The survey of 30 housing market specialists taken in the past few weeks, predicted home prices will rise on average 1.7 percent nationally this year - much slower than the predicted 2.5 percent increase in consumer prices. [ECILT/GB]
In London, where foreign investors have fuelled skyrocketing prices, they will fall a modest 1.0 percent this year. If realized, it would mark the first annual decline for nearly a decade - after the global financial crisis hit.
Sterling GBP= is down around 10 percent against the dollar since Britain voted nearly two years ago to leave the European Union, making properties cheaper for overseas investors but generating prolonged ambiguity over the divorce talks that has made buyers wary.
Next year, house prices will rise 2.0 nationally and nudge up 0.5 percent in London. In 2020, they are forecast to increase 2.0 percent in both markets, the poll found.
The range of forecasts for London prices this year was wide - from a 6.0 percent fall to a 2.5 percent rise.
“There is a lot of uncertainty in the market as to where we are with Brexit negotiations. That has really kept a lid on further growth. There is a wait-and-see attitude,” said Oliver Knight, associate at estate agency Knight Frank.
“We will see a slightly better performance in 2019 as the pressures between supply and demand really start coming together.”
Housebuilder Crest Nicholson (CRST.L), which sells residential properties in London and elsewhere in the UK, lowered its full-year operating margin forecast in May to the bottom end of its previous range.
“Now that we are one year pre-Brexit, it is entirely plausible that due to the combination of uncertainties, some buyers may think why not wait another year and see how life is going to look,” Chief Executive Patrick Bergin told Reuters last month.
With still little clarity on how post-Brexit Britain will operate, demand in the capital will decrease over the next year, 15 of 26 respondents to an extra question said. Ten said it would stay the same and one said it would increase.
The most common reason cited was Britain’s decision to leave the European Union, which is due to take effect at the end of March next year. Other reasons given included changes to house sale and mortgage taxes.
“There is evidence to suggest that the phasing out of mortgage tax relief for buy-to-let owners has hammered the market. This will let some much needed air out of the market, particularly in London and the south east,” said Peter Dixon, an economist at Commerzbank.

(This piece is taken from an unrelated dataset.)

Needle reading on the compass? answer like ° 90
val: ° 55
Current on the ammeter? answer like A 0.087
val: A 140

The average asking price for a home was 308,075 pounds nationally in May and more than double that in London, according to property website Rightmove, making home ownership just a dream for first time buyers struggling to save the 10 percent deposit required by most mortgage lenders.

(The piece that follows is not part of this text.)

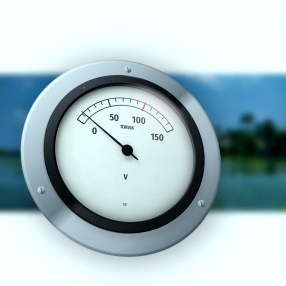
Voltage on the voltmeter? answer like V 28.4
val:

So when asked to rate house prices, on a scale of one to 10 where one is extremely cheap and 10 extremely expensive, respondents gave a median of nine for London and seven nationally.

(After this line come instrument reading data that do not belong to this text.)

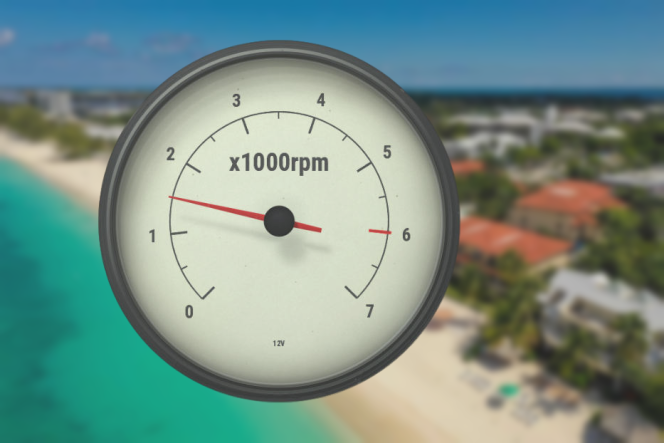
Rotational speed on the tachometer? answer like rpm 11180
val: rpm 1500
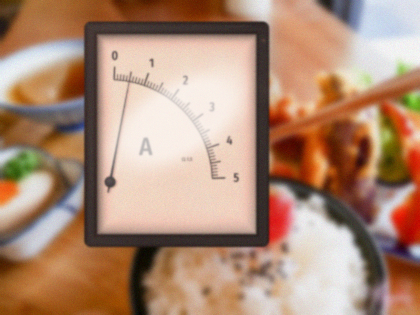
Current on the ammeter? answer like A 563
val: A 0.5
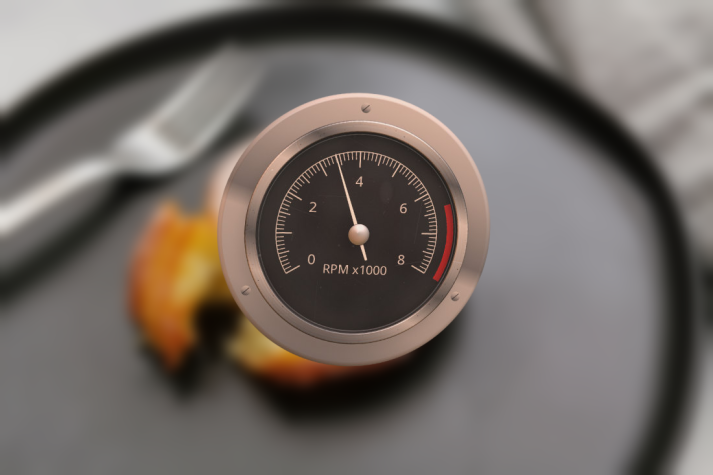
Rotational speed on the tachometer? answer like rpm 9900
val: rpm 3400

“UK house price/earnings ratios are very high, but taking into consideration low interest rates affordability looks relatively normal,” said George Buckley, chief UK economist at Nomura.
The Bank of England has followed an ultra-easy monetary policy road since the financial crisis and while it is expected to raise interest rates in August, they will remain at historically rock-bottom levels, making borrowing cheap.